Energy-Aware Multi-Robot Task Scheduling using Meta-Heuristic Optimization methods for Ambiently-Powered Robot Swarms  

This paper presents a novel approach to address the challenges of energy-aware task scheduling in a collaborative swarm of robots equipped with energy-harvesting capabilities. With a primary focus on task execution timing, reliable task allocation, and efficient utilization of available energy resources, the task-scheduling process is approached with an energy-aware strategy. The developed architecture employs a centralized and autonomous approach that dynamically responds to a sequence-dependent setup time job shop scheduling demand.
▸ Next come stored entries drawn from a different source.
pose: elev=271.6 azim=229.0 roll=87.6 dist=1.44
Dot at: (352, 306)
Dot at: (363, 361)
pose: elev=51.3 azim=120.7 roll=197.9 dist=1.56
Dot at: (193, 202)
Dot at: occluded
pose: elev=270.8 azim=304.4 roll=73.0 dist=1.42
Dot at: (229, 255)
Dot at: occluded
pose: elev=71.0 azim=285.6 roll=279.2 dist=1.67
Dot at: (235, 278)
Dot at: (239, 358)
The proposed method incorporates energy consumption estimation, charging contingency approach, and energy harvesting prediction to minimize overall task execution time. The problem is optimized using Adaptive Particle Swarm Optimization and compared to other well-known meta-heuristic algorithms. A practical illustration of the proposed approach's real-world utility is demonstrated through a case study scenario conducted within a heterogeneous pick-drop delivery setting inside a warehouse.
The study was conducted utilizing the TurtelBot3 burger robot model within the Robotic Operating System and Gazebo simulation environment. Simulation results demonstrate the superiority of the energy-aware solution for multi-robot scheduling and task allocation problems over the energy-unaware methods by a 15 percent reduction in task completion time.